_Activity:_ In the records below, report every line that contains the word "many". Copy each such line in full.

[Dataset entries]
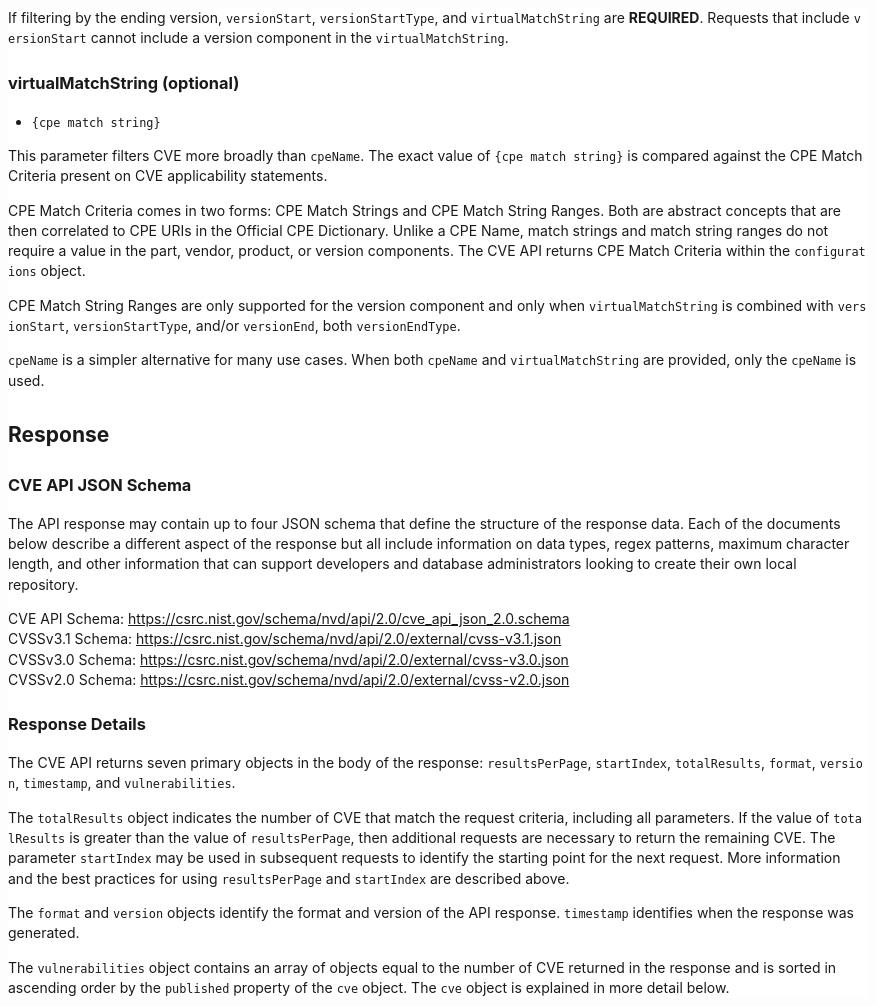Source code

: If filtering by the ending version, ``versionStart``, ``versionStartType``, and ``virtualMatchString`` are __REQUIRED__. Requests that include ``versionStart`` cannot include a version component in the ``virtualMatchString``.

### __virtualMatchString__ (optional)

* ``{cpe match string}``

This parameter filters CVE more broadly than ``cpeName``. The exact value of ``{cpe match string}`` is compared against the CPE Match Criteria present on CVE applicability statements.

CPE Match Criteria comes in two forms: CPE Match Strings and CPE Match String Ranges. Both are abstract concepts that are then correlated to CPE URIs in the Official CPE Dictionary. Unlike a CPE Name, match strings and match string ranges do not require a value in the part, vendor, product, or version components. The CVE API returns CPE Match Criteria within the ``configurations`` object.

CPE Match String Ranges are only supported for the version component and only when ``virtualMatchString`` is combined with ``versionStart``, ``versionStartType``, and/or ``versionEnd``, both ``versionEndType``.

``cpeName`` is a simpler alternative for many use cases. When both ``cpeName`` and ``virtualMatchString`` are provided, only the ``cpeName`` is used.

## Response

### CVE API JSON Schema

The API response may contain up to four JSON schema that define the structure of the response data. Each of the documents below describe a different aspect of the response but all include information on data types, regex patterns, maximum character length, and other information that can support developers and database administrators looking to create their own local repository.

CVE API Schema: https://csrc.nist.gov/schema/nvd/api/2.0/cve_api_json_2.0.schema \
CVSSv3.1 Schema: https://csrc.nist.gov/schema/nvd/api/2.0/external/cvss-v3.1.json \
CVSSv3.0 Schema: https://csrc.nist.gov/schema/nvd/api/2.0/external/cvss-v3.0.json \
CVSSv2.0 Schema: https://csrc.nist.gov/schema/nvd/api/2.0/external/cvss-v2.0.json

### Response Details

The CVE API returns seven primary objects in the body of the response: ``resultsPerPage``, ``startIndex``, ``totalResults``, ``format``, ``version``, ``timestamp``, and ``vulnerabilities``.


The ``totalResults`` object indicates the number of CVE that match the request criteria, including all parameters. If the value of ``totalResults`` is greater than the value of ``resultsPerPage``, then additional requests are necessary to return the remaining CVE. The parameter ``startIndex`` may be used in subsequent requests to identify the starting point for the next request. More information and the best practices for using ``resultsPerPage`` and ``startIndex`` are described above.

The ``format`` and ``version`` objects identify the format and version of the API response. ``timestamp`` identifies when the response was generated.

The ``vulnerabilities`` object contains an array of objects equal to the number of CVE returned in the response and is sorted in ascending order by the ``published`` property of the ``cve`` object. The ``cve`` object is explained in more detail below.
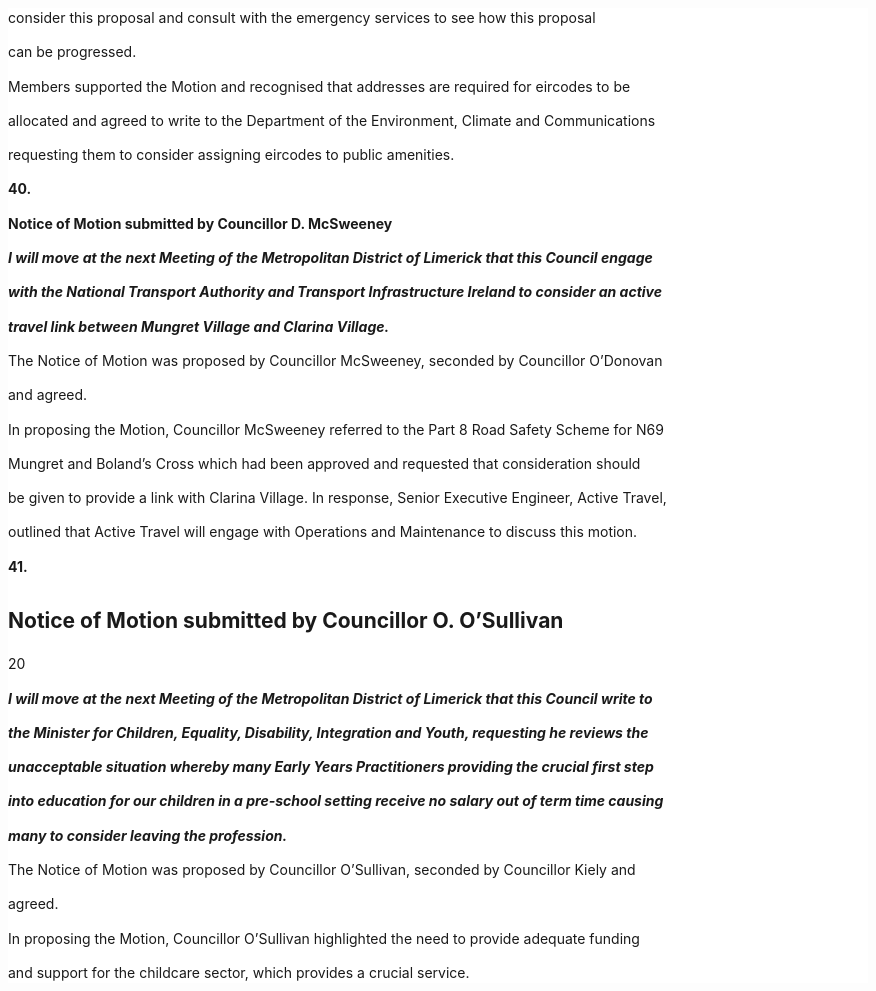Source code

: consider this proposal and consult with the emergency services to see how this proposal

can be progressed.

Members supported the Motion and recognised that addresses are required for eircodes to be

allocated and agreed to write to the Department of the Environment, Climate and Communications

requesting them to consider assigning eircodes to public amenities.

**40.**

**Notice of Motion submitted by Councillor D. McSweeney**

***I will move at the next Meeting of the Metropolitan District of Limerick that this Council engage***

***with the National Transport Authority and Transport Infrastructure Ireland to consider an active***

***travel link between Mungret Village and Clarina Village.***

The Notice of Motion was proposed by Councillor McSweeney, seconded by Councillor O’Donovan

and agreed.

In proposing the Motion, Councillor McSweeney referred to the Part 8 Road Safety Scheme for N69

Mungret and Boland’s Cross which had been approved and requested that consideration should

be given to provide a link with Clarina Village. In response, Senior Executive Engineer, Active Travel,

outlined that Active Travel will engage with Operations and Maintenance to discuss this motion.

**41.**

**Notice of Motion** **submitted by Councillor O. O’Sullivan**
---
20

***I will move at the next Meeting of the Metropolitan District of Limerick that this Council write to***

***the Minister for Children, Equality, Disability, Integration and Youth, requesting he reviews the***

***unacceptable situation whereby many Early Years Practitioners providing the crucial first step***

***into education for our children in a pre-school setting receive no salary out of term time causing***

***many to consider leaving the profession.***

The Notice of Motion was proposed by Councillor O’Sullivan, seconded by Councillor Kiely and

agreed.

In proposing the Motion, Councillor O’Sullivan highlighted the need to provide adequate funding

and support for the childcare sector, which provides a crucial service.
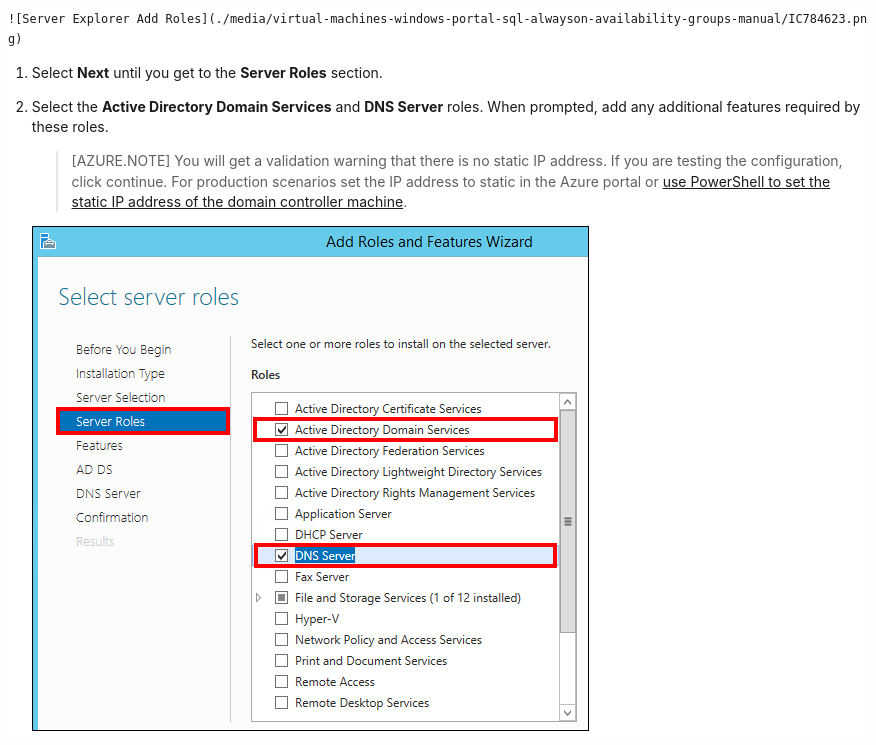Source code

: 	![Server Explorer Add Roles](./media/virtual-machines-windows-portal-sql-alwayson-availability-groups-manual/IC784623.png)

1. Select **Next** until you get to the **Server Roles** section.

1. Select the **Active Directory Domain Services** and **DNS Server** roles. When prompted, add any additional features required by these roles.

	>[AZURE.NOTE] You will get a validation warning that there is no static IP address. If you are testing the configuration, click continue. For production scenarios set the IP address to static in the Azure portal or [use PowerShell to set the static IP address of the domain controller machine](./virtual-network/virtual-networks-reserved-private-ip.md).

	![Add Roles Dialog](./media/virtual-machines-windows-portal-sql-alwayson-availability-groups-manual/IC784624.png)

_Worked solution:_
``cpeName`` is a simpler alternative for many use cases. When both ``cpeName`` and ``virtualMatchString`` are provided, only the ``cpeName`` is used.
***unacceptable situation whereby many Early Years Practitioners providing the crucial first step***
***many to consider leaving the profession.***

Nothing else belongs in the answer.